**** DATA EXTRACTS

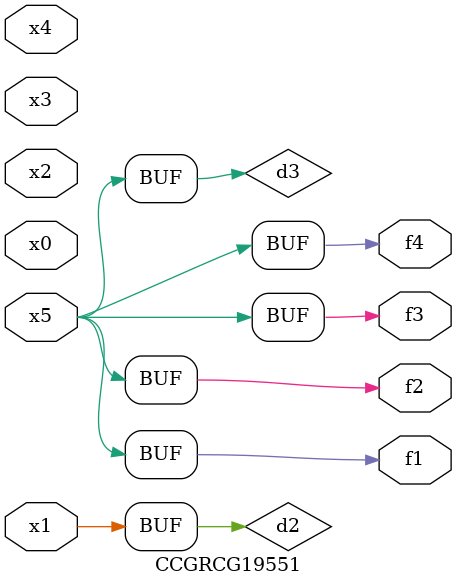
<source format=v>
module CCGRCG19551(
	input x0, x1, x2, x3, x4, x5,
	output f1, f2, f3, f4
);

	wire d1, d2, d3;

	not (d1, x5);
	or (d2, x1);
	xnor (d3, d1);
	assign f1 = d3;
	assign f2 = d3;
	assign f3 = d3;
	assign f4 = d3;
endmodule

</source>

********

PROBLEM TO SOLVE - All records should be output exactly, with the pictures left out.

SOLUTION FOR THIS PROBLEM -
<source format=v>
module CCGRCG19551(
	input x0, x1, x2, x3, x4, x5,
	output f1, f2, f3, f4
);

	wire d1, d2, d3;

	not (d1, x5);
	or (d2, x1);
	xnor (d3, d1);
	assign f1 = d3;
	assign f2 = d3;
	assign f3 = d3;
	assign f4 = d3;
endmodule

</source>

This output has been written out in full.